After seven years as GECAS's chief executive, Norm Liu has passed the torch to former GE real-estate head Alec Burger, who took charge of the aircraft lessor at the start of the year.

Liu, a General Electric veteran with 30 years' service, including 20 at GECAS, will remain with the aircraft lessor until late 2016 as chairman.

The timing of his departure has raised eyebrows as it coincides with the sell off of most of GECAS's parent, GE Capital. This unwinding process has included the sale of GE's real-estate division a task Liu's successor Burger was charged with implementing.

"I don't think you should read anything more here than me retiring," said Liu when he gave Flightglobal his last industry interview as head of GECAS. "I know that doesn't make for great cocktail chatter, but it is what it is."

▶ _DATASET CONTENT_
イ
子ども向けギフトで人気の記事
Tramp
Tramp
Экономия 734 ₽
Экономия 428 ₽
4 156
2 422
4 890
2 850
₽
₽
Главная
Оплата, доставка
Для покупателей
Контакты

▶ _REQUIREMENT_
For each statement, answer yes or no according to the passage on the GECAS leadership change, and quote the words of the passage that decide it. (a) Liu spent 20 years at GECAS. (b) Liu leaves GECAS entirely once Burger takes charge. (c) Burger previously headed GE's real-estate business. The entries are not needed for this exercise.

▶ _EXERCISE RESPONSE_
(a) Yes: "including 20 at GECAS"
(b) No: "will remain with the aircraft lessor until late 2016 as chairman"
(c) Yes: "former GE real-estate head Alec Burger"